Maestro: A 302 GFLOPS/W and 19.8GFLOPS RISC-V Vector-Tensor Architecture for Wearable Ultrasound Edge Computing
Authors:Mattia Sinigaglia, Amirhossein Kiamarzi, Marco Bertuletti, Luigi Ghionda, Mattia Orlandi, Riccardo Tedeschi, Aurora Di Giampietro, Yvan Tortorella, Luca Bertaccini, Simone Benatti, Giuseppe Tagliavini, Luca Benini, Francesco Conti, Davide Rossi
Most Wearable Ultrasound (WUS) devices lack the computational power to process signals at the edge, instead relying on remote offload, which introduces latency, high power consumption, and privacy concerns. We present Maestro, a RISC-V SoC with unified Vector-Tensor Unit (VTU) and memory-coupled Fast Fourier Transform (FFT) accelerators targeting edge processing for wearable ultrasound devices, fabricated using low-cost TSMC 65nm CMOS technology. The VTU achieves peak 302GFLOPS/W and 19.8GFLOPS at FP16, while the multi-precision 16/32-bit floating-point FFT accelerator delivers peak 60.6GFLOPS/W and 3.6GFLOPS at FP16, We evaluate Maestro on a US-based gesture recognition task, achieving 1.62GFLOPS in signal processing at 26.68GFLOPS/W, and 19.52GFLOPS in Convolutional Neural Network (CNN) workloads at 298.03GFLOPS/W. Compared to a state-of-the-art SoC with a similar mission profile, Maestro achieves a 5x speedup while consuming only 12mW, with an energy consumption of 2.5mJ in a wearable US channel preprocessing and ML-based postprocessing pipeline.
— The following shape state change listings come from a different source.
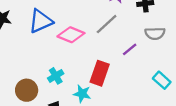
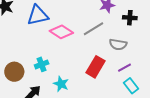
gray semicircle: (155, 33) -> (118, 44), moved
purple line: (130, 49) -> (124, 68), moved
red rectangle: (100, 73) -> (95, 67), moved

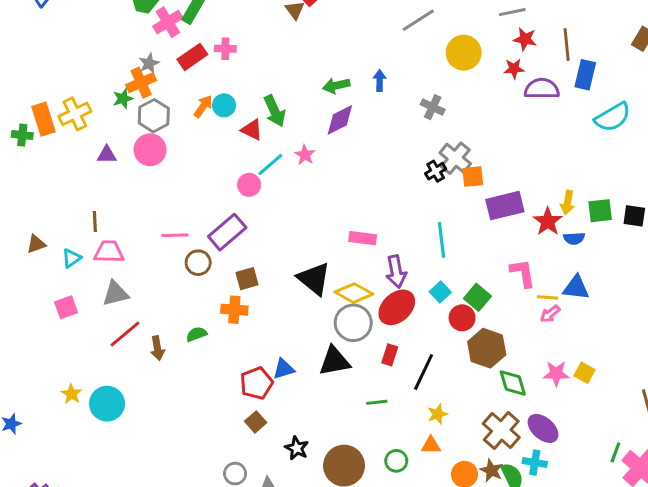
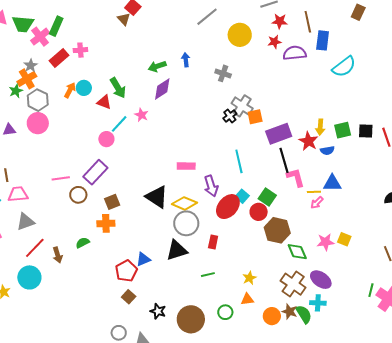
red ellipse: (397, 307) -> (228, 207), moved
black line: (424, 372) -> (284, 160), moved, turned -35
cyan circle: (107, 404) -> (29, 277), moved

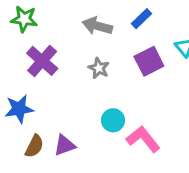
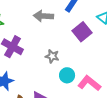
gray star: (99, 68) -> (52, 56), moved

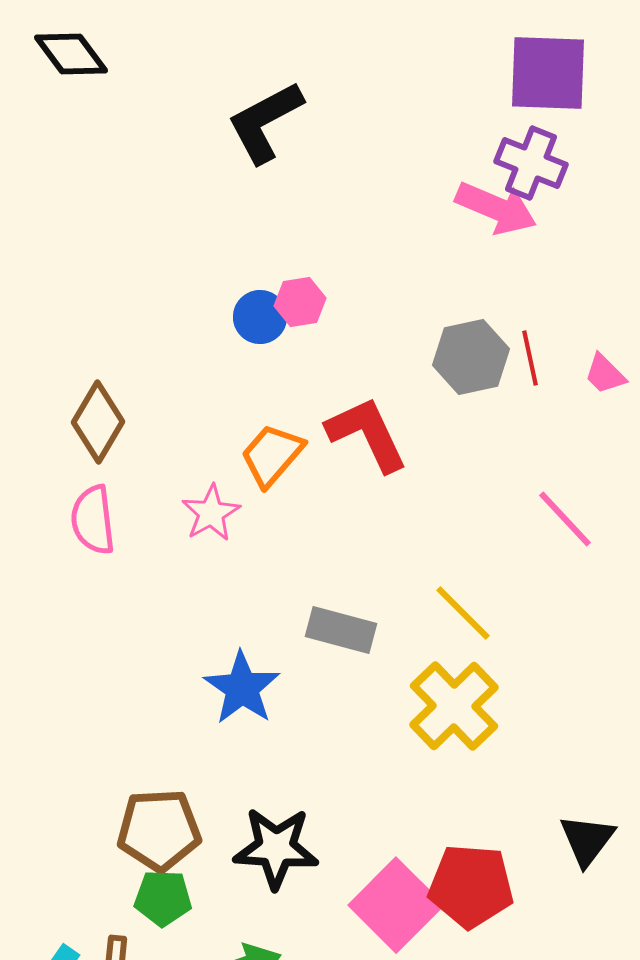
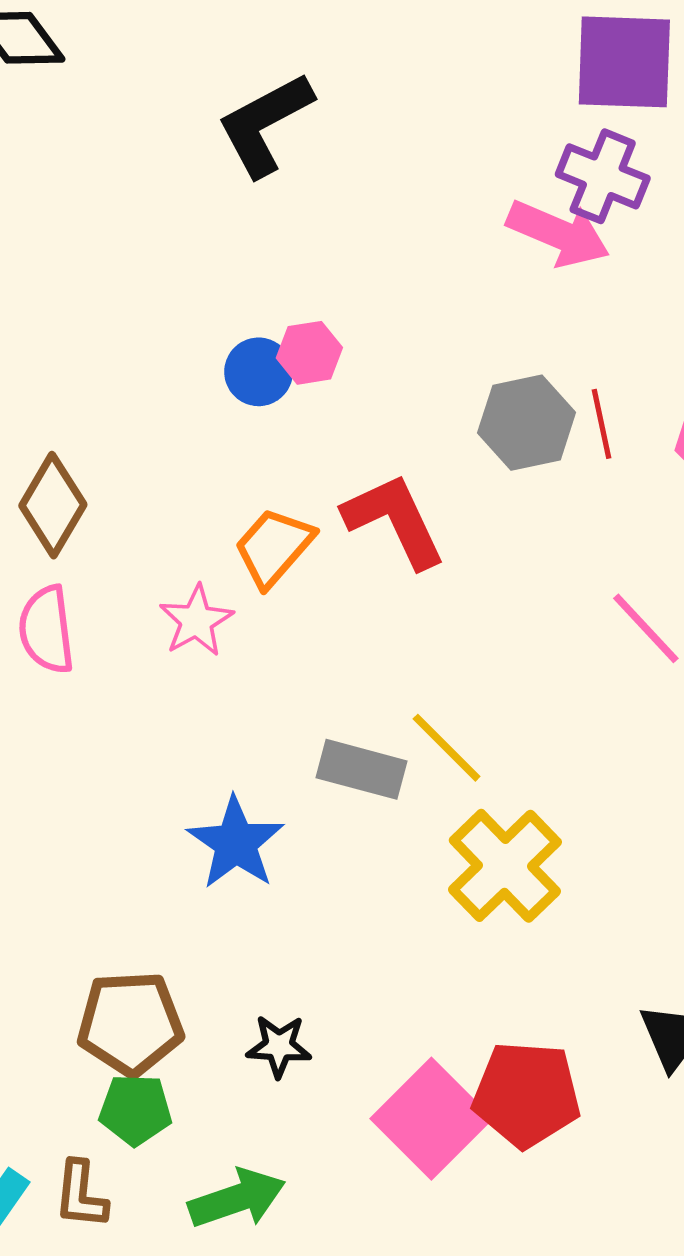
yellow line: (463, 613) -> (447, 748), moved
black star: (276, 848) -> (279, 1046), size x0.6

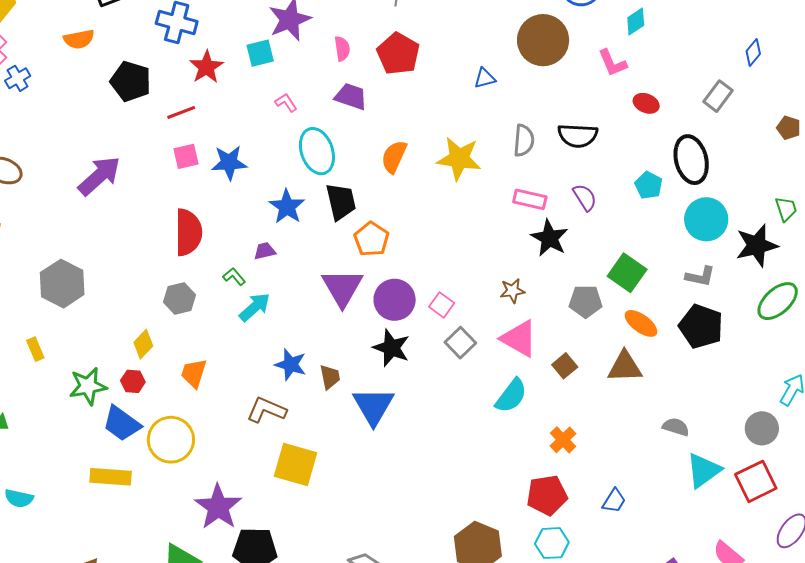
大多数可穿戴超声(WUS)设备缺乏在边缘处理信号的计算能力,而是依赖于远程卸载,这引入了延迟、高功耗和隐私担忧。我们推出了Maestro,这是一款针对可穿戴超声设备的边缘处理而设计的RISC-V系统芯片(SoC),配备了统一的向量张量单元(VTU)和内存耦合快速傅里叶变换(FFT)加速器,采用低成本TSMC 65nm CMOS技术制造。VTU在FP16下达到峰值302GFLOPS/W和19.8GFLOPS,而多精度16/32位浮点FFT加速器在FP16下达到峰值60.6GFLOPS/W和3.6GFLOPS。我们评估了Maestro在基于美国的姿态识别任务上的表现,在信号处理的GFLOPS达到26.68时实现了1.62GFLOPS的处理速度,在卷积神经网络(CNN)工作负载的GFLOPS达到298.03时实现了19.52GFLOPS的处理速度。与具有类似任务配置的最新SoC相比,Maestro实现了5倍的加速,仅消耗12mW的功耗,在可穿戴超声通道预处理和基于机器学习的后处理管道中的能耗为2.5mJ。
论文及项目相关链接
Summary
一种新型的穿戴式超声处理系统Maestro被研发出来,它具备边缘处理能力,解决了现有穿戴式超声设备依赖远程处理导致的延迟、高功耗和隐私等问题。Maestro采用RISC-V SoC,配备了统一的向量张量单元(VTU)和内存耦合快速傅里叶变换(FFT)加速器,实现了低功耗处理。其在手势识别任务中表现优异,相比现有最先进的类似任务SoC,Maestro实现了5倍的加速,同时功耗仅为12mW。
Key Takeaways
- Maestro是一种新型的穿戴式超声处理系统,具备边缘处理能力。
- Maestro解决了现有穿戴式超声设备依赖远程处理的问题,减少了延迟、高功耗和隐私担忧。
- Maestro采用RISC-V SoC,配备了VTU和FFT加速器,实现了低功耗处理。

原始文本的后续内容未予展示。